Problem requirements
Give back exactly the lines that run from the beginning of the entries to the line containing "left ankle: (154, 559)", both included, and nothing else.
========
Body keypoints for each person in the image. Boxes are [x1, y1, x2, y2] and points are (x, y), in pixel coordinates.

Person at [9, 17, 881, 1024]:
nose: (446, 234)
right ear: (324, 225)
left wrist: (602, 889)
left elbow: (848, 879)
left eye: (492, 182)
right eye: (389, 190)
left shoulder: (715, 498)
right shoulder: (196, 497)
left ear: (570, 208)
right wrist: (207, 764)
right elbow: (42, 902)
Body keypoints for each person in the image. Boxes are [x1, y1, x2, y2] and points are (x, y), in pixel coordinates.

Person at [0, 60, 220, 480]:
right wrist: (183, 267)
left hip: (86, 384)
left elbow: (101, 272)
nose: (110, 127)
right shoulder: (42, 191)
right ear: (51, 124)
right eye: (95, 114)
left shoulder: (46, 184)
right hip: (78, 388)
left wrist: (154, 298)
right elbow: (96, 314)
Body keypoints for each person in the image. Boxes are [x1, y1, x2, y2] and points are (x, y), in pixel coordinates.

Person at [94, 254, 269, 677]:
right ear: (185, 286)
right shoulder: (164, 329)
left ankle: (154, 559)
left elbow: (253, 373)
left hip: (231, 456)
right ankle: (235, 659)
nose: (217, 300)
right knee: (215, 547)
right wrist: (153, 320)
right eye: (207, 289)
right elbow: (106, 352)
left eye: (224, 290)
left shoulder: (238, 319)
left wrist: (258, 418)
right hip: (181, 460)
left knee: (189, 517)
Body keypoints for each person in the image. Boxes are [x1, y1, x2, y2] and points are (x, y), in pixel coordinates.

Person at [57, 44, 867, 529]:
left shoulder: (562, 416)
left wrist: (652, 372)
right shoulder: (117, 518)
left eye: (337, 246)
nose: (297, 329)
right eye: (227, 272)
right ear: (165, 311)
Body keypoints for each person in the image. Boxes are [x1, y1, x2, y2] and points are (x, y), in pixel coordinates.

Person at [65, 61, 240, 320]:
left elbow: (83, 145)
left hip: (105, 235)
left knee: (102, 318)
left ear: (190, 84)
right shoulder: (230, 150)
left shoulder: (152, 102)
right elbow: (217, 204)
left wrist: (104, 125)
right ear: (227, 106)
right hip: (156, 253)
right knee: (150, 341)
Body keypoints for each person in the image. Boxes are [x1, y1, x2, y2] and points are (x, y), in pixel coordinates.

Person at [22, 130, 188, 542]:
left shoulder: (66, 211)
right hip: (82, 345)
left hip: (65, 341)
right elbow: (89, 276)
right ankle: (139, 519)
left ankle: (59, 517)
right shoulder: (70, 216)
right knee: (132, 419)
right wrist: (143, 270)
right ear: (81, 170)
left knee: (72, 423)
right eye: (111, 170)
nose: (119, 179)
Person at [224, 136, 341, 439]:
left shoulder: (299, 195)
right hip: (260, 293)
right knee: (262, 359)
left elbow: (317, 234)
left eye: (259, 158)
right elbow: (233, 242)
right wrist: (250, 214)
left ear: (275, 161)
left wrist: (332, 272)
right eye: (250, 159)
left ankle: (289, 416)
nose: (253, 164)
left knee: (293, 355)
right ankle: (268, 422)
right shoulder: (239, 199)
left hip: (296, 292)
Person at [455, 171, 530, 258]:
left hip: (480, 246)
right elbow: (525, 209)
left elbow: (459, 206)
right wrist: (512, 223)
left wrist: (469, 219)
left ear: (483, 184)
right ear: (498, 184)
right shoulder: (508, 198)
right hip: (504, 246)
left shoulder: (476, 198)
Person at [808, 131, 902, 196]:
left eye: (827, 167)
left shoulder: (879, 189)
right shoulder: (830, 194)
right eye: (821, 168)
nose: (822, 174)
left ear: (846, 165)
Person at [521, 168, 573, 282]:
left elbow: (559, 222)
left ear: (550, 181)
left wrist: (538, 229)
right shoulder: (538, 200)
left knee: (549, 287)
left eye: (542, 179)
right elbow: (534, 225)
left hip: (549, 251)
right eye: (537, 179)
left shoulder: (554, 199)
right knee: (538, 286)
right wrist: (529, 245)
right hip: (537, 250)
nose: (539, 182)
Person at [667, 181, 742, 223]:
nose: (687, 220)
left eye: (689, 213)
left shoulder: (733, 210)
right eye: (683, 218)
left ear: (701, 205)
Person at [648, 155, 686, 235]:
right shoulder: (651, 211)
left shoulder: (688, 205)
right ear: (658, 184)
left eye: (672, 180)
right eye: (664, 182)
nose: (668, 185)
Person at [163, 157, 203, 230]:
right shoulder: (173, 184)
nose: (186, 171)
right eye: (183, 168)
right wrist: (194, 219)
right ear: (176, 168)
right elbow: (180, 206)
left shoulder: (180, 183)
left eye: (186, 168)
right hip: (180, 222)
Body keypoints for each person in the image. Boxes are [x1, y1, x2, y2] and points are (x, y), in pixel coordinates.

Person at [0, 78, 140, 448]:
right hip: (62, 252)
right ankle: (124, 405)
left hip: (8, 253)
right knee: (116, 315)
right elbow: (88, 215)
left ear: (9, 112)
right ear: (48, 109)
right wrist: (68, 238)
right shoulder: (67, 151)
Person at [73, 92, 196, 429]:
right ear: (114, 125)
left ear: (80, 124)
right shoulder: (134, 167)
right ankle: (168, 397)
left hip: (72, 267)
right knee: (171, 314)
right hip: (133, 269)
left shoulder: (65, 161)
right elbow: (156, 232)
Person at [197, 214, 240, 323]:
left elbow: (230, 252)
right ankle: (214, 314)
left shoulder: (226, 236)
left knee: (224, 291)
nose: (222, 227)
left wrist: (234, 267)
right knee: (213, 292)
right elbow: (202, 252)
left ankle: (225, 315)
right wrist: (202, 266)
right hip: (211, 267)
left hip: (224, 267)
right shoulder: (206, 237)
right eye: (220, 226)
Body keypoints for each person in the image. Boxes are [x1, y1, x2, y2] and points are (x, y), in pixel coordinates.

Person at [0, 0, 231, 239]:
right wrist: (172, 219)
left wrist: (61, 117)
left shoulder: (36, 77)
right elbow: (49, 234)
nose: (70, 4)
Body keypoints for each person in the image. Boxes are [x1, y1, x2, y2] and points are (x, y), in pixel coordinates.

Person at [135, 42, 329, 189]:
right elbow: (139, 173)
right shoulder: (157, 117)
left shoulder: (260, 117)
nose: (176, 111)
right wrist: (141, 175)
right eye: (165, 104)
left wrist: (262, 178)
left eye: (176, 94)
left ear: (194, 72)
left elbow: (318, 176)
========
Answer box
Body keypoints for each person in the image. Boxes are [x1, y1, x2, y2] and points are (x, y), in pixel coordinates.

Person at [9, 17, 881, 1024]:
nose: (446, 234)
right ear: (324, 225)
left wrist: (602, 889)
left elbow: (848, 879)
left eye: (492, 182)
right eye: (389, 190)
left shoulder: (715, 498)
right shoulder: (196, 497)
left ear: (570, 208)
right wrist: (207, 764)
right elbow: (42, 902)
Body keypoints for each person in the image. Boxes are [x1, y1, x2, y2] and points are (x, y), in pixel coordinates.

Person at [0, 60, 220, 480]:
right wrist: (183, 267)
left hip: (86, 384)
left elbow: (101, 272)
nose: (110, 127)
right shoulder: (42, 191)
right ear: (51, 124)
right eye: (95, 114)
left shoulder: (46, 184)
right hip: (78, 388)
left wrist: (154, 298)
right elbow: (96, 314)
Body keypoints for each person in the image. Boxes are [x1, y1, x2, y2] and points are (x, y), in pixel coordinates.

Person at [94, 254, 269, 677]:
right ear: (185, 286)
right shoulder: (164, 329)
left ankle: (154, 559)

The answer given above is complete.